Ja tam wolę napić się piwa, niż oglądać kolejną pierdołę o romantycznej miłości. Wyjątek to trzy filmy; ten serial "Duma i uprzedzenie" z 1995, "Rozważna i romantyczna" z 2008 i polskie "Pożegnania". Może mam słabość do Jane Austen bo trawię też "Emmę" w obu wersjach, "Mansfield Park", a nawet "Perswazje" :). Tylko "Opactwo Northanger" było już ponad moje siły :)
Ja natomiast mam ogromną słabość do "Dumy i uprzedzenia" z 2005 roku. Oglądałam ten film wiele razy i wciąż nie mam dość. Co do wersji z 1995 to długo się do niej zabierałam.
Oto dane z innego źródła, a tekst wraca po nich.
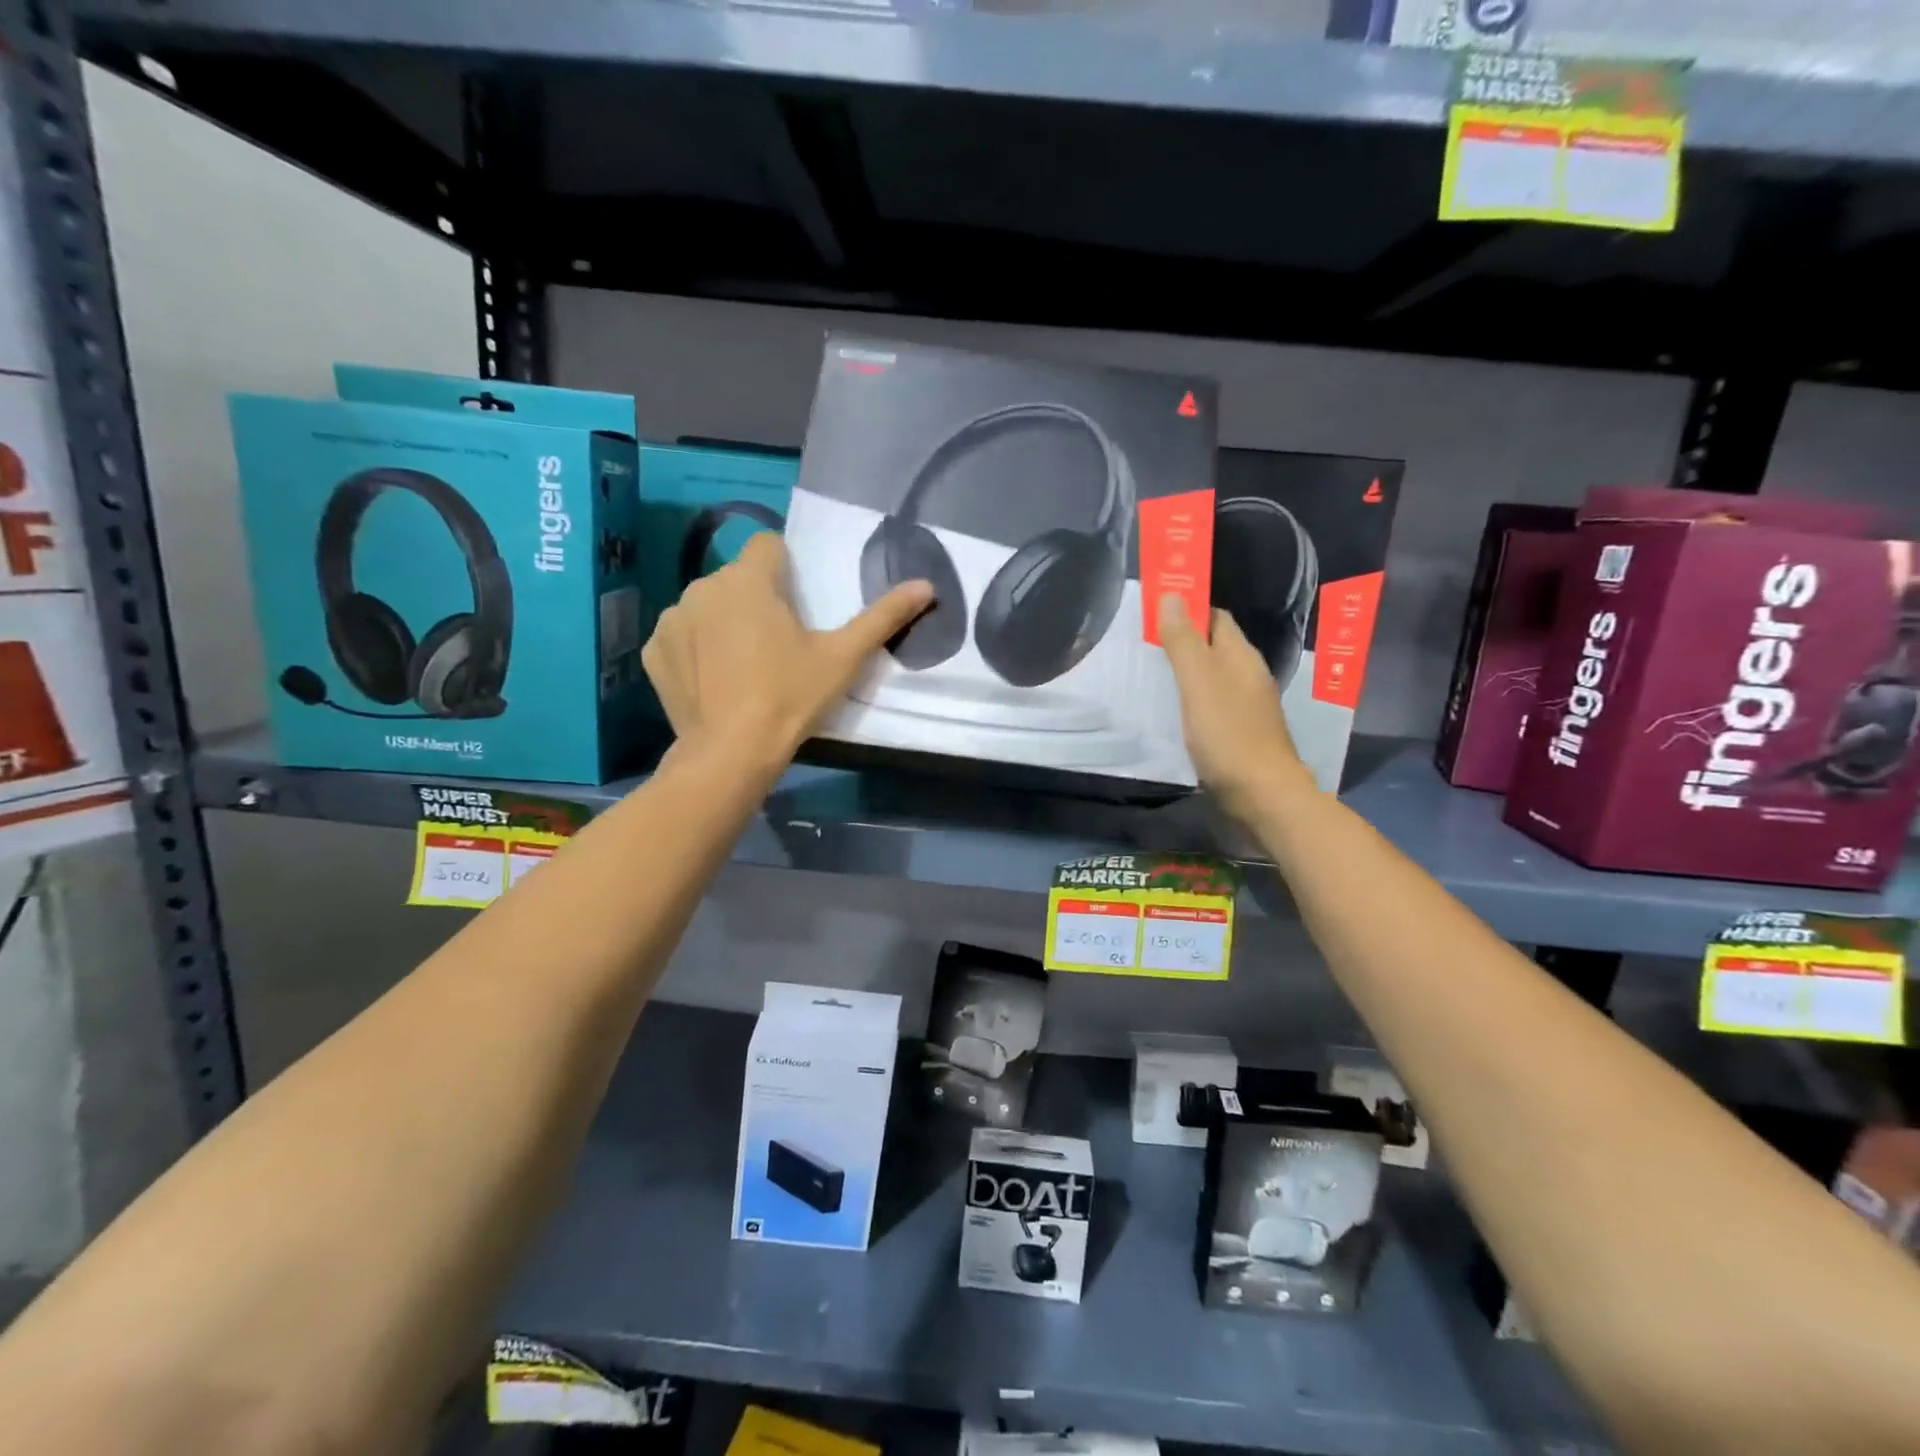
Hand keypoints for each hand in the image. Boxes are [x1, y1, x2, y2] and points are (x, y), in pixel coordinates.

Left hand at [643, 533, 932, 774]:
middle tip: (778, 645)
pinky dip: (695, 649)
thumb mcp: (843, 658)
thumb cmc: (790, 697)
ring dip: (724, 622)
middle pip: (738, 579)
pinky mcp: (653, 651)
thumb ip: (883, 617)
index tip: (797, 606)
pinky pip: (681, 636)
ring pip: (708, 605)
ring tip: (744, 667)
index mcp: (749, 580)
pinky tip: (714, 681)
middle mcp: (703, 587)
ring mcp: (672, 619)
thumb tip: (926, 585)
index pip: (768, 545)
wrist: (731, 752)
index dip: (786, 569)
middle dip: (756, 600)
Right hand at [1157, 593, 1312, 820]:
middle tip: (1144, 643)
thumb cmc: (1228, 735)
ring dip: (1188, 671)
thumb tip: (1173, 595)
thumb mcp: (1198, 683)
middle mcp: (1248, 675)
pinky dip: (1194, 699)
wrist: (1263, 796)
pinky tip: (1175, 710)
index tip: (1154, 610)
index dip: (1188, 609)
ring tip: (1152, 673)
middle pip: (1215, 646)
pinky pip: (1214, 704)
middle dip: (1184, 640)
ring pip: (1214, 676)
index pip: (1215, 618)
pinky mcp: (1241, 733)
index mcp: (1241, 657)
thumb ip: (1184, 642)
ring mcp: (1248, 706)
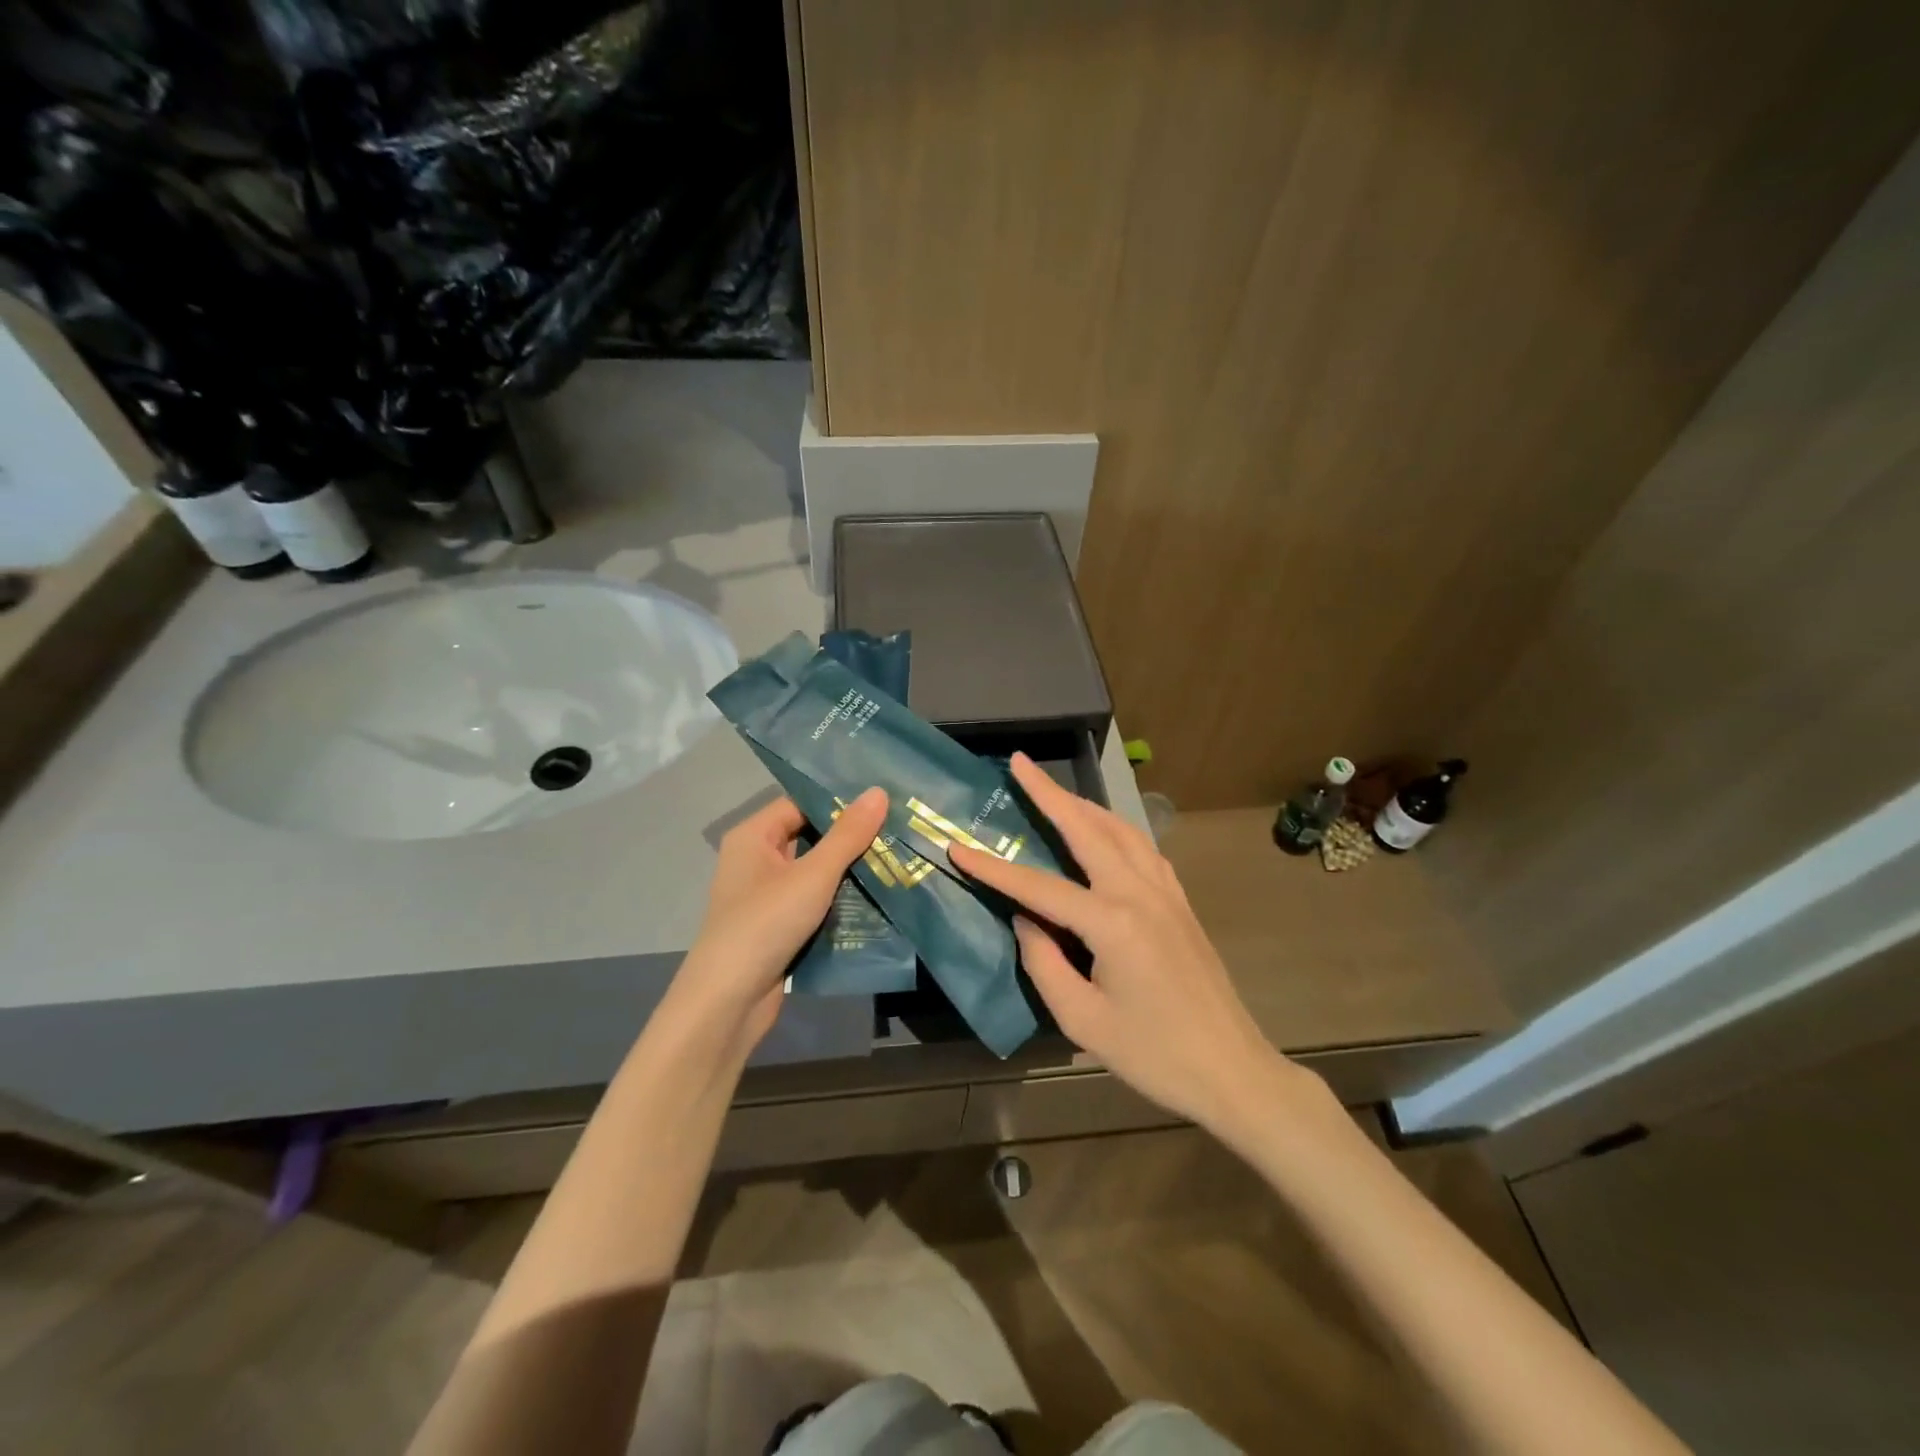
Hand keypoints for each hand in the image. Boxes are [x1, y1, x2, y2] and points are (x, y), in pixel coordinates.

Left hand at [669, 788, 888, 1055]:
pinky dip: (839, 901)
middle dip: (851, 838)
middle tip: (897, 830)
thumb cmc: (765, 924)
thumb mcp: (813, 875)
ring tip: (896, 860)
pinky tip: (877, 899)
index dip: (839, 802)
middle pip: (810, 837)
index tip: (884, 801)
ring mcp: (766, 896)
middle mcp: (756, 860)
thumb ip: (848, 835)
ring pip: (815, 873)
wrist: (728, 1002)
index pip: (801, 804)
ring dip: (850, 872)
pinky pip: (813, 902)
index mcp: (754, 837)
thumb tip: (878, 792)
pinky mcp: (778, 926)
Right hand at [950, 755, 1296, 1134]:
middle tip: (1020, 764)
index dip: (994, 869)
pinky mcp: (1180, 903)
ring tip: (1054, 790)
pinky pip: (1143, 850)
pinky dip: (1116, 829)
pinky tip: (1104, 832)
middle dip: (1050, 793)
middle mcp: (1140, 893)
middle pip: (1088, 829)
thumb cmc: (1153, 1054)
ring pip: (1121, 830)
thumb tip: (1027, 921)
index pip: (1040, 886)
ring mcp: (1166, 893)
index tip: (957, 847)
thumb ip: (1045, 963)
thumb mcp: (1083, 1020)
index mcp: (1113, 922)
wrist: (1231, 1069)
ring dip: (1084, 805)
Pewnie dlatego, że byłam zauroczona jej nowszą wersją. Ogólnie uwielbiam wszystkie ekranizacje powieści Jane Austen. Uważam je za wyjątkowo udane. Mają wyjątkowy i specyficzny klimat. Czasami nawet myślę, że urodziłam się w nieodpowiedniej epoce. Co do "Opactwa Northanger" to może nie jest to idealna ekranizacja, jednak ma swój urok. Jedyne czego nie mogłam ścierpieć to aktorki odgrywającej główną rolę. Strasznie mnie irytowała.
Ja nie cierpię wersji z 2005 roku. Aktorzy są koszmarnie dobrani, jedynie Jane mi tam przypadła do gustu. Witek, większość facetów, których znam, za żadne skarby nie dałaby się namówić na seans filmów z serii Jane Austen. Ale widać gdzieś jeszcze są wyjątki. :)
Moim zdaniem płeć nie ma związku z gustem filmowym. Nigdzie nie jest powiedziane, że ekranizacje powieści są przeznaczone tylko dla kobiet, a filmy akcji - dla męzczyzn. To kwestia gustu.
Przypuszczam, że te wyjątki to dziwacy :) To takie podświadome urzeczenie romantyzmem i kobietą. Lekarstwo na codzień to chyba tylko:
"Schlani oboje śpimy jak barany;
A gdy rankiem burknie jej w żywocie,
Wyłazi na mnie na ranne pacierze,
Aż jęknę pod nią na poły złamany,
I tak się bawimy pławiąc się w swym pocie,
W burdelu, gdzie mamy zacne łoże"
(Francois Villon "Ballada o Villonie i grubej Małgośce")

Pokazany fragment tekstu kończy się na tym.